Unique key vs. unique index on SQL Server 2008

john Gu picture john Gu · Apr 22, 2012 · Viewed 32.6k times · Source

I have a table called countries and I define the country_name column to be unique by creating a “Index/Key” of type “Unique Key” on SQL Server 2008 R2.

But I have the following questions:

  1. will creating “Index/Key” of type “Unique Key” automatically create a non-clustered index on this column?
  2. if I change the type from being “Unique Key” to "Index" and I keep the IsUnique value to be "Yes",, then will there be any differences ?
  3. so why there are two options “Unique Key” and "Index" I think the two are the same ?

Answer

Aaron Bertrand picture Aaron Bertrand · Apr 22, 2012

A unique constraint is implemented behind the scenes as a unique index, so it doesn't really matter how you specify it. I tend to implement it simply as:

ALTER TABLE dbo.foo ADD CONSTRAINT UQ_bar UNIQUE(bar);

Some people create a unique index instead, e.g.

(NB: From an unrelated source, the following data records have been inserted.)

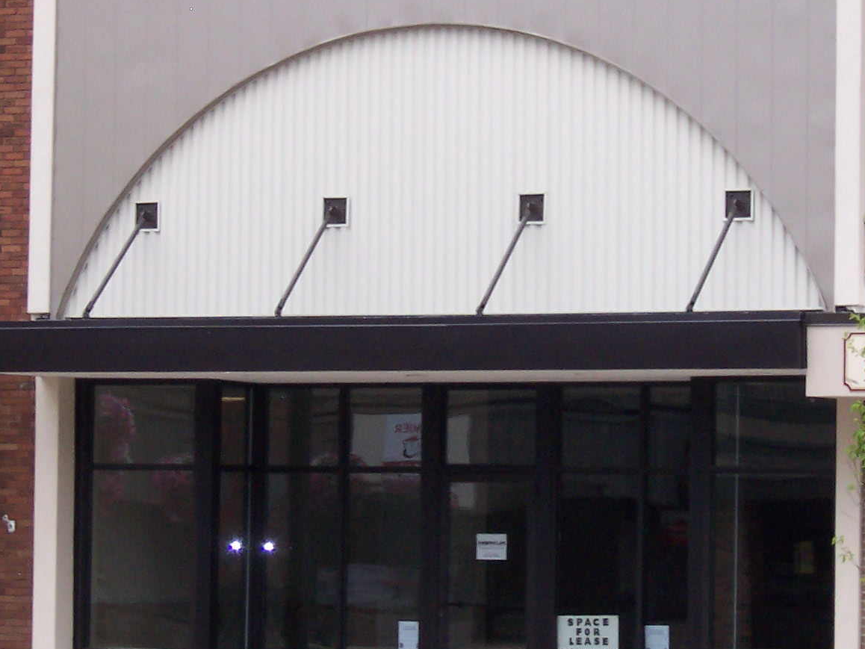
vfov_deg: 7.4
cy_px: 273
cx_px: 566
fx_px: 4999
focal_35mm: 200
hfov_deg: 9.9
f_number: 4.8
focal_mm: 17.6
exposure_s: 1/125
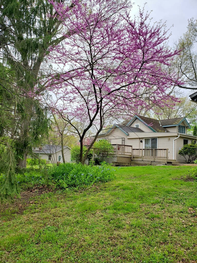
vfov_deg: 67.3
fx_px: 197
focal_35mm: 26
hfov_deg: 53.1
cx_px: 98
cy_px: 132
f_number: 2.4
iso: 64
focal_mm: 4.3
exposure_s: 1/100
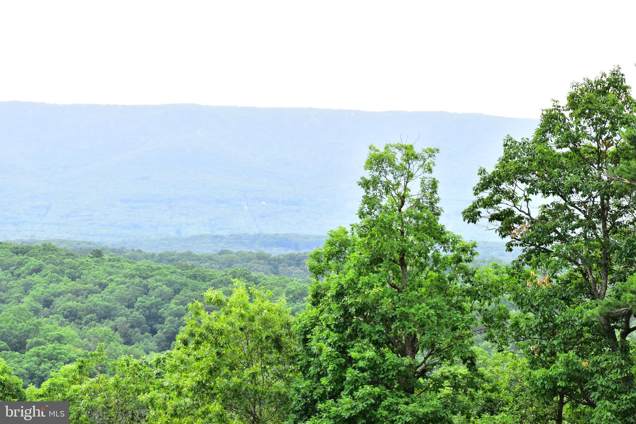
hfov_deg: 17.5
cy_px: 212
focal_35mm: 117
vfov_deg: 11.7
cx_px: 318
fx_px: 2067
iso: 800
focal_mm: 78
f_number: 10
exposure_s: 1/200
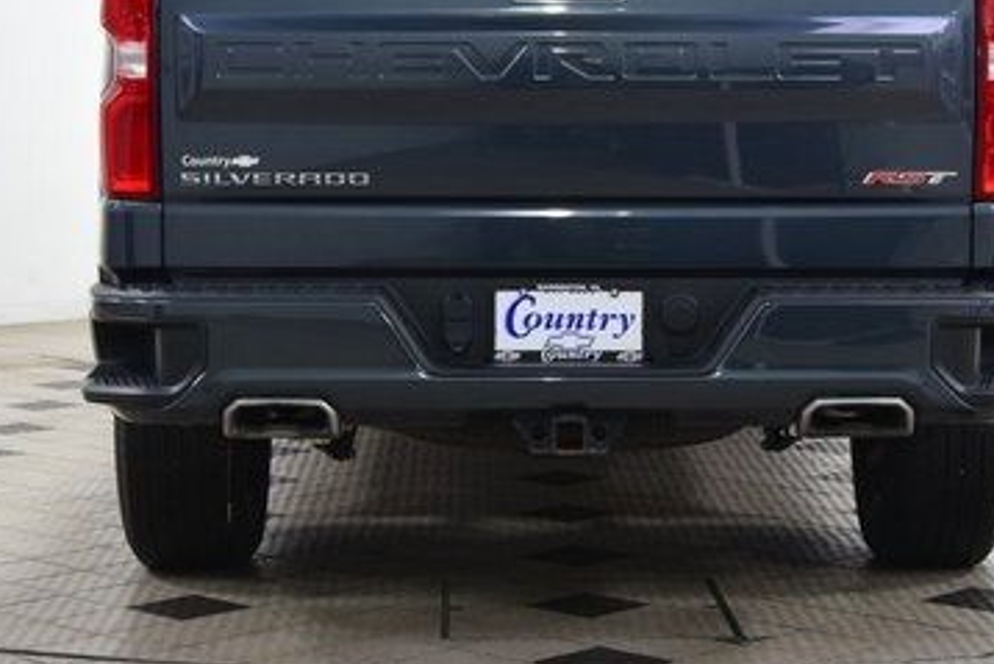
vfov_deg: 14.5
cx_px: 561
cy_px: 160
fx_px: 2593
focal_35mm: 94
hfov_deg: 21.7
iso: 1600
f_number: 4.5
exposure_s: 1/60
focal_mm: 35
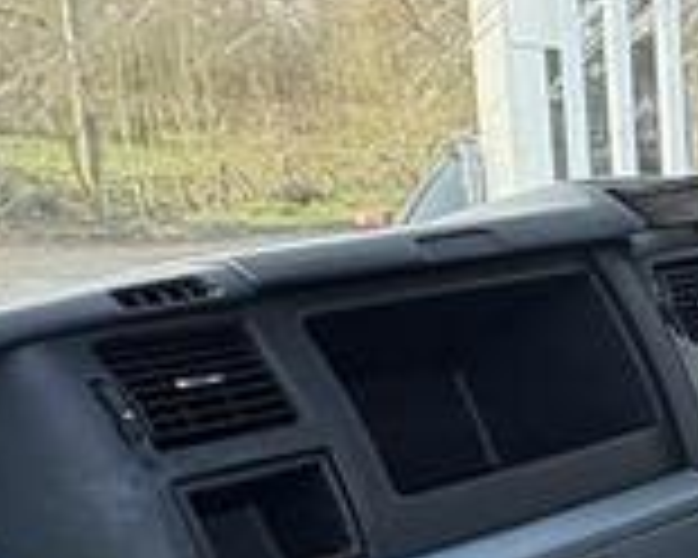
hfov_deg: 18.6
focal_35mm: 79
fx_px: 1632
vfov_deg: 18.7
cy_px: 598
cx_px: 1270
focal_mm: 2.22
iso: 125
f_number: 2.2
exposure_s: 1/99
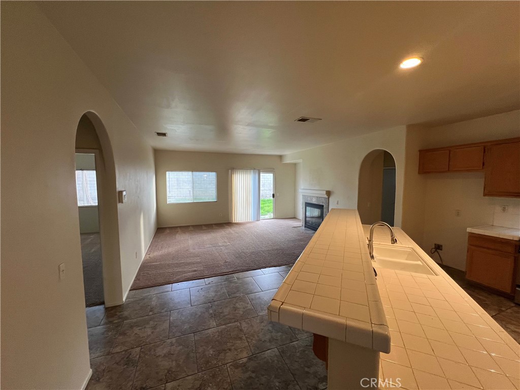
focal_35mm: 13
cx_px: 260
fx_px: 195
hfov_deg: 106.2
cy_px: 195
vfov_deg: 89.9
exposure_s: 1/120
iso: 200
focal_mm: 1.57
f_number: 1.8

CREATE UNIQUE INDEX IX_UQ_Bar ON dbo.foo(bar);

The difference is in the intent - if you are creating the constraint to enforce uniqueness/business rules, you create a constraint, if you are doing so to assist query performance, it might be more logical to create a unique index. Again, under the covers it's the same implementation, but the road you take to get there may help document your intent.

I think there are multiple options to adhere to both previous Sybase functionality as well as to adhere to the ANSI standard (even though unique constraints don't adhere to the standard 100%, since they only allow one NULL value - a unique index, on the other hand, can work around this by adding a WHERE clause (WHERE col IS NOT NULL) on SQL Server 2008 and greater).